__ACTIVITY LIST__:
• 1. Which calendar months are named in the interview transcript?
• 2. Copy everything in the interview transcript from "So writing Grounded" down to "did you start?", word for word.
• 3. According to the interview transcript, how long did Liz sit around without knowing how to start after agreeing to write Grounded?

__READING TEXT__:
================

So I do that and in terms of framing a book, I write a synopsis at the beginning. This is kind of the layout of the book and how it's going to be so I have that in my mind and then I will literally, so for the seasons gardener and it should split it into four parts, four seasons, I split each of the sections into three months and so just wrote. It was spring: March, April, May and then the subsections in that. So then I had all the headings and I wrote all the really practical stuff first. So there is all the stuff that I feel needs to be in there that I need to share and then I write the stuff that I want to share. So there's stuff about factual information going on and then there’s stuff about my observations and my experiences and my feelings and putting these connections in and then I don't look at that again for a while and I will go back to it and then I put in all the anecdotes with the humor. Because I've had time to digest what I've written and then it's sort of that story will fit really well in there.


MOrag:

And I think you were talking earlier about sharing the story, so that it is not just a gardening book, although it is a gardening book, people can connect with it, because it's sharing a story that's coming from your heart. So it's person to person, it's like you kind of write for the person who's reading and not to kind of try and tell them and teach them about something in a way. Then I wonder where the idea comes from? Where did that idea to write Grounded, for example, come from?


Liz:

So writing Grounded was very simple. Maddie, from permanent publications, actually came to me and said, “Will you write a book?” or, “We would like you to write your short story.” So she'd been watching me on my YouTube channel and so she knew my story. She knew that I could tell a story and so she asked me if I would put that in writing and I was very flattered and then I, of course, said yes immediately. I was more than happy to do that and then sat around for three months going. I've got no idea how to start. 


Morag:

How did you start?

================

[Page-level text extractions]
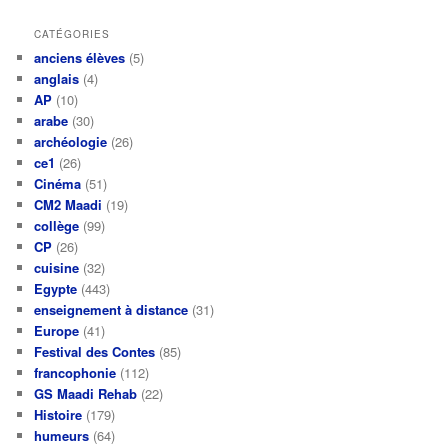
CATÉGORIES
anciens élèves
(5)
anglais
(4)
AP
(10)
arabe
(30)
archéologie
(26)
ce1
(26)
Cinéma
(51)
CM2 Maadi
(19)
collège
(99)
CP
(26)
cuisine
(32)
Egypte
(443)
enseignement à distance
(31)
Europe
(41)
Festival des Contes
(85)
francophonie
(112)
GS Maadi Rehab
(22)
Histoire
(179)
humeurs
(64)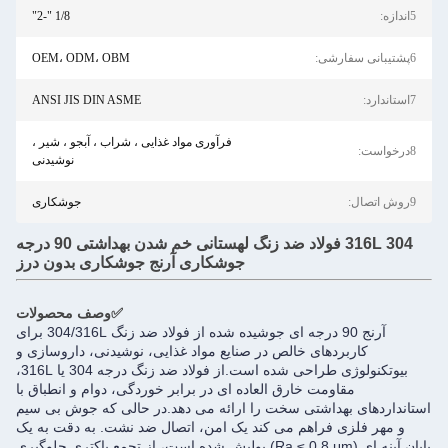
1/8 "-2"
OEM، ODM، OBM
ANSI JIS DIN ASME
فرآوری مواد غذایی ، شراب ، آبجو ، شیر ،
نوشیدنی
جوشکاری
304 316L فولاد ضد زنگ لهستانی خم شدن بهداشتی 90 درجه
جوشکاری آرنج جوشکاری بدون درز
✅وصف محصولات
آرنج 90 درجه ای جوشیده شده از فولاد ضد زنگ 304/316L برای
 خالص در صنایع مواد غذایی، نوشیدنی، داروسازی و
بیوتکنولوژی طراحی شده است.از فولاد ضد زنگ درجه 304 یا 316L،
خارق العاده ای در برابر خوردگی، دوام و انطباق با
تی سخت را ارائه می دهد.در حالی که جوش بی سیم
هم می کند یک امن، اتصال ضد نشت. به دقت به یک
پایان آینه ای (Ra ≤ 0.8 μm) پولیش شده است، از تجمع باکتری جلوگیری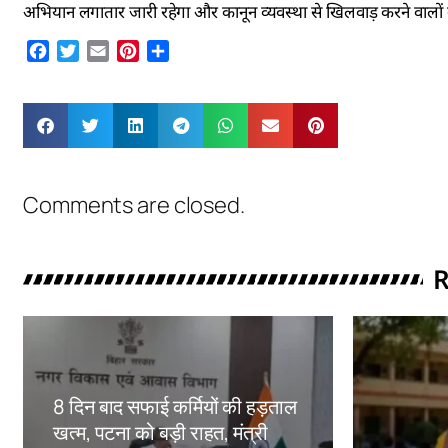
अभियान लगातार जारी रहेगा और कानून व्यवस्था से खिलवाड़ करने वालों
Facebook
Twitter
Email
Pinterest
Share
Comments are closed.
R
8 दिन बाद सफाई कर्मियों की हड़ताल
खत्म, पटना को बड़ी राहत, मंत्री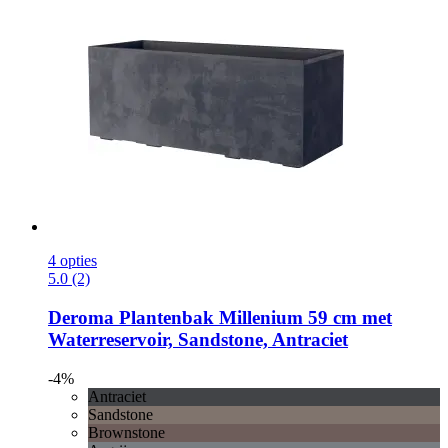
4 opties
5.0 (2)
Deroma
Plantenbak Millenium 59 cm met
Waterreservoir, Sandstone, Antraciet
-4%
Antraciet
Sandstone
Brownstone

================

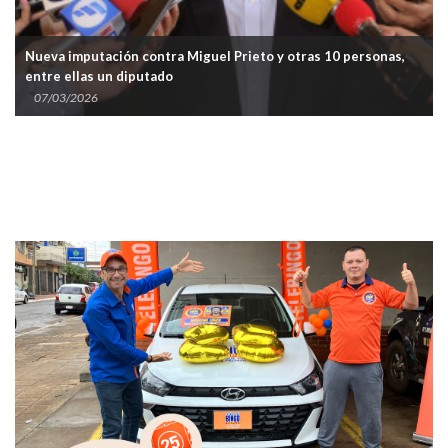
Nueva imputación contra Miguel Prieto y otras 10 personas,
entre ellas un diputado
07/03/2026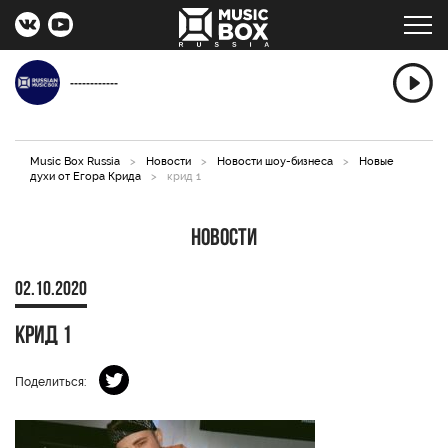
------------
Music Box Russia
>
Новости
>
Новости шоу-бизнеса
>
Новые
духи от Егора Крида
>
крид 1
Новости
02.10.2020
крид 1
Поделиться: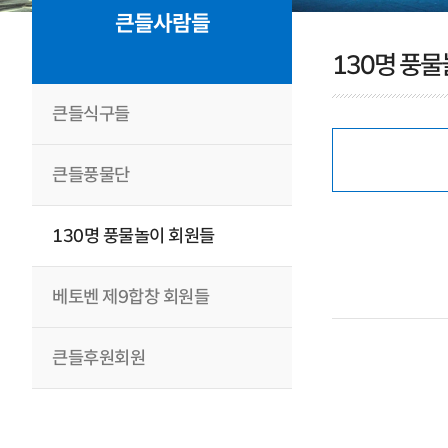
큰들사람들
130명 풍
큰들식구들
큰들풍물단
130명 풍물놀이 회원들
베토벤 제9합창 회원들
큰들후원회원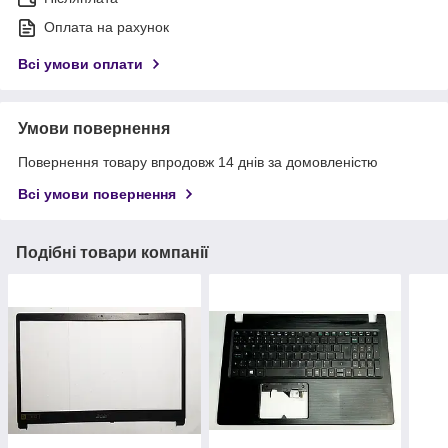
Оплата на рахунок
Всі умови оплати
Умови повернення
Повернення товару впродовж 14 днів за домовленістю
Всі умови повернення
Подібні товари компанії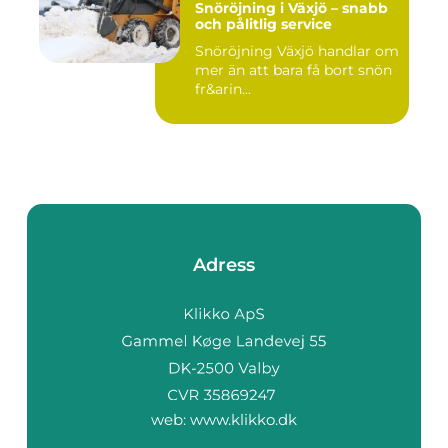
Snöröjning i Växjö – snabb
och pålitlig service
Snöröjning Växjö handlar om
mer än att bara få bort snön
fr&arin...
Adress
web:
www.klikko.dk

================

__TASK-BY-TASK RESULTS__:
• 1. March, April, May

• 2.
So writing Grounded was very simple. Maddie, from permanent publications, actually came to me and said, “Will you write a book?” or, “We would like you to write your short story.” So she'd been watching me on my YouTube channel and so she knew my story. She knew that I could tell a story and so she asked me if I would put that in writing and I was very flattered and then I, of course, said yes immediately. I was more than happy to do that and then sat around for three months going. I've got no idea how to start. 


Morag:

How did you start?

• 3. Three months.